Die Hauptursache des anhaltend hohen Flächenverbrauchs findet sich laut Thomas Preuss nicht im Baurecht an sich, „auch wenn Ansatzpunkte für erforderliche Ergänzungen und Weiterentwicklungen bestehen und stärker auf eine an Nachhaltigkeitszielen ausgerichtete Anwendung des Baurechts hingewirkt werden sollte“. Vor allem das Instrumentarium für die Innenentwicklung, insbesondere für die Mobilisierung von Flächen, müsse geschärft werden, forderte er. Auch wirkten einige fiskalische Rahmenbedingungen zum Teil kontraproduktiv auf die flächenpolitischen Ziele. Verschiedene Aspekte seien also ursächlich für ein Scheitern flächenpolitischer Ansätze. „Daher ist eine isolierte Debatte um einzelne Instrumente nicht zielführend“, betonte der Teamleiter Ressourcen und Immissionsschutz beim Deutschen Institut für Urbanistik.

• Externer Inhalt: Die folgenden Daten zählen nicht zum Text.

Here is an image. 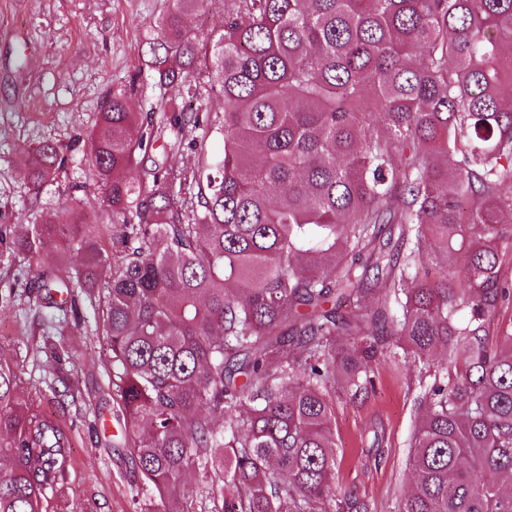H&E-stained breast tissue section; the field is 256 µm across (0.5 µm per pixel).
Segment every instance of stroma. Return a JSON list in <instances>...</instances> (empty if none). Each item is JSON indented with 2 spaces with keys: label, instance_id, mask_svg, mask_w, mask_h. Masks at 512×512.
<instances>
[{
  "label": "stroma",
  "instance_id": "1",
  "mask_svg": "<svg viewBox=\"0 0 512 512\" xmlns=\"http://www.w3.org/2000/svg\"><path fill=\"white\" fill-rule=\"evenodd\" d=\"M173 0H0V357L16 369L18 393L57 421L69 437V467L41 512H141L145 489L116 416L103 336L104 303L79 297L80 323L63 324L43 279L76 261L61 242L45 246L55 263L42 268L14 253L31 224L70 203L84 223L104 227L112 248V216L103 203L82 141L105 93L130 85L140 112L180 100L157 85L146 65L148 39ZM50 141L72 146L61 185L32 196L24 159ZM374 386L358 398L335 397L336 483L367 500L373 512H395L409 490L408 456L420 369L378 359Z\"/></svg>",
  "mask_w": 512,
  "mask_h": 512
}]
</instances>
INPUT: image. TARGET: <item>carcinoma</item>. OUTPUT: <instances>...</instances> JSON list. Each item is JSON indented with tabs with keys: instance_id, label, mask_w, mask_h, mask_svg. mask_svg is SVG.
I'll return each mask as SVG.
<instances>
[{
	"instance_id": "carcinoma-1",
	"label": "carcinoma",
	"mask_w": 512,
	"mask_h": 512,
	"mask_svg": "<svg viewBox=\"0 0 512 512\" xmlns=\"http://www.w3.org/2000/svg\"><path fill=\"white\" fill-rule=\"evenodd\" d=\"M208 3L174 0L147 65L189 96L208 79L223 110L181 127L222 153L168 164L131 135L153 124L134 90L112 91L87 143L115 252L73 207L13 242L40 262L66 228V293L103 292L142 512H195L187 473L211 512H371L336 491L332 392H368L384 352L434 368L396 512H512V327L491 322L512 266V0H224L201 40L183 18ZM66 161L34 148L33 187ZM66 445L0 358V512H40Z\"/></svg>"
}]
</instances>
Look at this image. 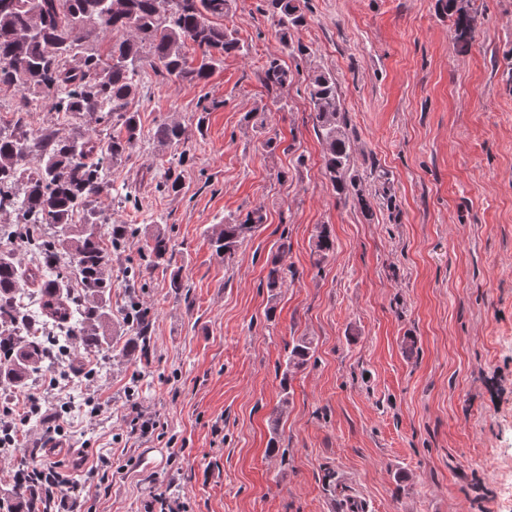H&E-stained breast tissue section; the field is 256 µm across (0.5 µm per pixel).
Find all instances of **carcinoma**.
<instances>
[{
	"label": "carcinoma",
	"instance_id": "obj_1",
	"mask_svg": "<svg viewBox=\"0 0 512 512\" xmlns=\"http://www.w3.org/2000/svg\"><path fill=\"white\" fill-rule=\"evenodd\" d=\"M230 0H0V91L21 93L17 111L26 112L37 99H49L57 112L97 114L119 126L122 133L103 143L76 132L59 137L35 133L17 120L10 132L0 131V199H10L12 224H0V241L16 237V227L27 225V244L37 264L22 270L9 249L0 247V388L23 389L29 381L54 368L58 350L48 340L50 326L59 346L72 342L88 350L112 349V249L134 230L126 224H106L92 204L113 185L105 171L118 164L135 146L140 123L128 109L137 92L136 77L149 67L177 81L208 79L224 56L242 52L237 31L217 26L212 18L228 13ZM283 43L288 33L305 23L300 0H268ZM441 10L453 17L455 42L468 45L475 37L470 0H439ZM102 34L111 36L106 56L88 49ZM199 52L188 62L186 41ZM265 86L273 91L288 87V69L277 60L263 71ZM306 92L313 106L314 126L323 145L325 174L336 194L357 198L371 210L351 169V142L346 113L342 111L336 77L316 71ZM154 138L177 149L186 142L185 128L176 121L156 126ZM186 151L178 153L164 172L161 188L178 193ZM81 212L84 220L73 223ZM262 207L245 219H226L210 241L215 252L233 259L239 245L264 223ZM50 232H45V229ZM329 234L321 230L313 241L316 263L334 253ZM149 268L168 267L172 261L169 237L156 229L149 245ZM287 275L274 256L266 277L273 293ZM39 287L37 307L23 301L22 284ZM127 336L123 353L145 355L150 347V317L139 307L136 292L128 294L124 318ZM314 353L313 341L302 337L288 352L283 380L306 368ZM0 512H41L32 484L19 482L0 494Z\"/></svg>",
	"mask_w": 512,
	"mask_h": 512
}]
</instances>
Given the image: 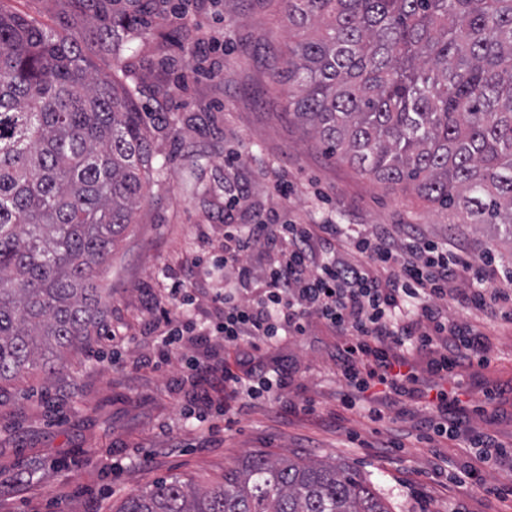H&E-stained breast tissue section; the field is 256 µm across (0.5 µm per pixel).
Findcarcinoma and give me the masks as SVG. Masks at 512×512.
<instances>
[{"label":"carcinoma","instance_id":"cac0c4a2","mask_svg":"<svg viewBox=\"0 0 512 512\" xmlns=\"http://www.w3.org/2000/svg\"><path fill=\"white\" fill-rule=\"evenodd\" d=\"M67 36L0 6V382L98 332V271L150 191L151 127L126 70L144 0H79ZM289 115L329 158L512 240V0H284ZM117 512H390L357 470L251 454L209 488L170 478ZM86 53L93 64L102 72L112 73V42L110 43H89Z\"/></svg>","mask_w":512,"mask_h":512}]
</instances>
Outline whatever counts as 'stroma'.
<instances>
[{
  "instance_id": "obj_1",
  "label": "stroma",
  "mask_w": 512,
  "mask_h": 512,
  "mask_svg": "<svg viewBox=\"0 0 512 512\" xmlns=\"http://www.w3.org/2000/svg\"><path fill=\"white\" fill-rule=\"evenodd\" d=\"M4 6L62 34L80 19L73 0ZM185 24L193 38L182 37ZM211 36L223 39V49H204ZM288 40L281 0H160L149 28L124 52L140 87L138 107L165 118L153 131L161 173L100 273L110 291L101 335L68 354L60 370H28L0 384V512H117L158 479L206 487L253 452L349 465L370 477L391 512H512V465H478V480L456 481L458 469L477 465L475 450L462 437H430L423 401L397 398L378 419L345 408L336 338L319 323L265 355L284 378L275 400H249L224 415L215 409L223 384H186L183 351L161 367L150 364L144 291L184 281L197 296V319L215 317V280L192 273L189 261L222 253L230 185L249 188L233 211L237 224L259 213L278 224H356L368 233L385 224L400 235L415 224L433 241L493 255L498 267L502 254L512 255L511 244L495 243L493 228L450 224L447 212L414 194L327 159L287 115L288 83L275 77L273 60ZM277 181L290 185L289 197L274 192ZM444 311L487 338L488 367L459 378L469 429L512 444V323L487 322L453 296ZM307 402L313 411L304 410ZM191 403L206 421L185 416Z\"/></svg>"
}]
</instances>
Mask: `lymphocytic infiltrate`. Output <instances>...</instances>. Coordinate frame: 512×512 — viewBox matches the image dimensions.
I'll return each instance as SVG.
<instances>
[{"mask_svg": "<svg viewBox=\"0 0 512 512\" xmlns=\"http://www.w3.org/2000/svg\"><path fill=\"white\" fill-rule=\"evenodd\" d=\"M351 240L359 262L337 257L336 247ZM262 249L266 263L255 279L247 258ZM194 268L218 272L223 287L210 301L216 319L206 325L189 317L171 322L155 347L162 366L172 348L193 338L216 337L236 354V364L255 362L291 336L306 335L319 322L338 338L336 366L351 408L383 403L390 395L424 399L441 416L435 434L456 436L465 410L458 391L444 380L458 371L486 366V343L471 326L449 323L444 313L448 287L473 279L460 300L485 317L512 319V273L474 265L463 254L425 238L418 230L396 239L384 228L351 234L339 224L224 223V253L193 260ZM426 357L436 383L421 385L415 357ZM195 378L216 377L230 394L271 398L278 387L266 373L244 383L217 354L188 356Z\"/></svg>", "mask_w": 512, "mask_h": 512, "instance_id": "obj_1", "label": "lymphocytic infiltrate"}]
</instances>
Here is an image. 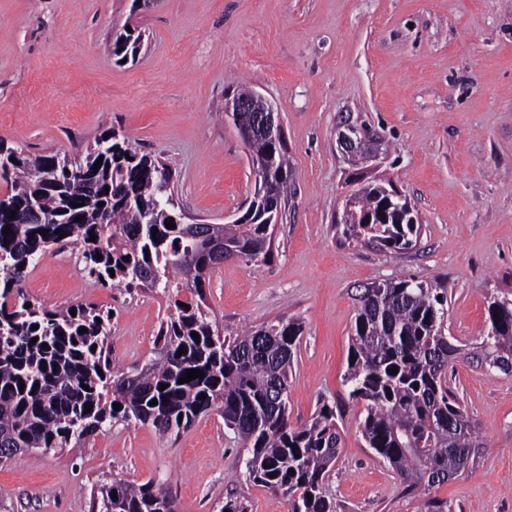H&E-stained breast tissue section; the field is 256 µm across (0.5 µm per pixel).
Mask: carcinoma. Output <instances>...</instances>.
I'll list each match as a JSON object with an SVG mask.
<instances>
[{
	"instance_id": "1",
	"label": "carcinoma",
	"mask_w": 512,
	"mask_h": 512,
	"mask_svg": "<svg viewBox=\"0 0 512 512\" xmlns=\"http://www.w3.org/2000/svg\"><path fill=\"white\" fill-rule=\"evenodd\" d=\"M140 43L141 36L127 31L116 37L112 53L133 56ZM107 133L76 172L67 171L65 159L56 154L32 156L5 148L15 163L0 174L7 185L0 195V448H12L16 456L32 449L46 453L116 421L149 425L161 435L178 433L217 410L247 450L249 481L287 496L291 512H337L325 489L340 445L334 407L320 403L300 428L288 418V367L302 323L280 319L226 337L204 301L206 280L220 267L218 249L230 244L247 262L270 255V228L282 215L291 179L283 143L262 134L247 143L250 155L265 162L275 205L252 207L239 222L213 224L208 237L195 239L187 224L166 227L177 214L167 165L136 151L127 136ZM100 157L102 165L92 170ZM386 192L384 185L371 183L358 190L356 210L375 223L345 224L343 236L394 252L412 245L418 225L399 224L396 209L380 207ZM32 201L38 202L39 214L25 218L22 209ZM381 213L385 222L379 224ZM80 215L83 220H76ZM67 245L76 248L82 270L101 284L166 291L178 275L191 293L174 301L175 311L158 330L155 357L138 373L112 367L106 350L110 314L78 306L73 316L24 294L29 268ZM355 301L351 354L356 361L348 366L345 385L363 405L360 432L406 490H430L465 468L481 448L472 417L448 388V364L461 348L443 332L447 296L426 282L390 280L375 289L364 287ZM497 318L502 323H495ZM486 323L472 358L480 365L490 357L512 358V299L489 302ZM82 327L87 332L79 333ZM395 366L398 373H388ZM189 369L201 376L178 383ZM162 384L167 388L160 389ZM276 385L283 390L279 398ZM202 393L204 400L198 399ZM153 399L157 404L151 406ZM87 403L93 405L89 413ZM96 507L99 512H179L161 486L120 480L101 486Z\"/></svg>"
}]
</instances>
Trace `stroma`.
Listing matches in <instances>:
<instances>
[{"instance_id": "35a3bbf8", "label": "stroma", "mask_w": 512, "mask_h": 512, "mask_svg": "<svg viewBox=\"0 0 512 512\" xmlns=\"http://www.w3.org/2000/svg\"><path fill=\"white\" fill-rule=\"evenodd\" d=\"M136 56L113 55L125 29ZM258 91L278 111L292 192L271 256L228 260L204 292L225 335L279 318L303 324L288 375V415L336 409L339 454L326 478L338 512H512V374L448 366L486 448L430 493L406 491L367 447L361 406L343 378L359 288L414 279L444 289L450 341L472 350L491 298L512 299V0H0V141L33 155L83 159L107 129L173 173L187 222L241 217L255 191L249 154L224 114L226 95ZM384 142L370 180L413 206L420 230L401 252L336 229L353 166L336 143L346 121ZM24 293L49 309L111 312L110 357L122 370L154 356L173 299L85 276L70 249L31 268ZM239 437L211 412L177 435L121 422L47 453L0 463V512H92L101 485L165 484L181 512H290L248 481Z\"/></svg>"}]
</instances>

Bund und Ländern, so seine Forderung, müssten ökonomische Fehlanreize abbauen. Es gelte, alle relevanten Förderprogramme systematisch auf ihre Vereinbarkeit mit flächenpolitischen Zielstellungen zu überprüfen. Noch immer würden mit Mitteln aus der „Gemeinschaftsaufgabe Verbesserung der regionalen Wirtschaftsstruktur“ neue Industrie- und Gewerbegebiete auf der „grünen Wiese“ subventioniert. Hier sei - gerade in den strukturschwachen Gebieten - ein grundsätzliches Umdenken erforderlich.
Professor Dirk Löhr sagte, es könne nur gesteuert werden, „was auch gemessen wird“. Daher seien verbindliche, auf die verschiedenen staatlichen Ebenen heruntergebrochene Flächenverbrauchsziele erforderlich. Gute Steuerungsmöglichkeiten bestünden vor allem auf der Angebotsseite für Bauland. Vor Vornahme von Baulandausweisungen sollten verpflichtende Wirtschaftlichkeitsbetrachtungen vorgenommen werden, die auch die Folgekosten berücksichtigen, regte er an.
In den letzten Jahren, so Löhr, sei das Thema Flächensparen hinter die Diskussion der Rolle des Bodens als Engpassfaktor für bezahlbaren Wohnraum zurückgetreten. Da die Baulandneuausweisungen aber in der Regel dort stattfänden, wo sie am wenigsten benötigt würden, „handelt es sich dabei nur bedingt um einen Zielkonflikt“, sagte der Wirtschaftswissenschaftler.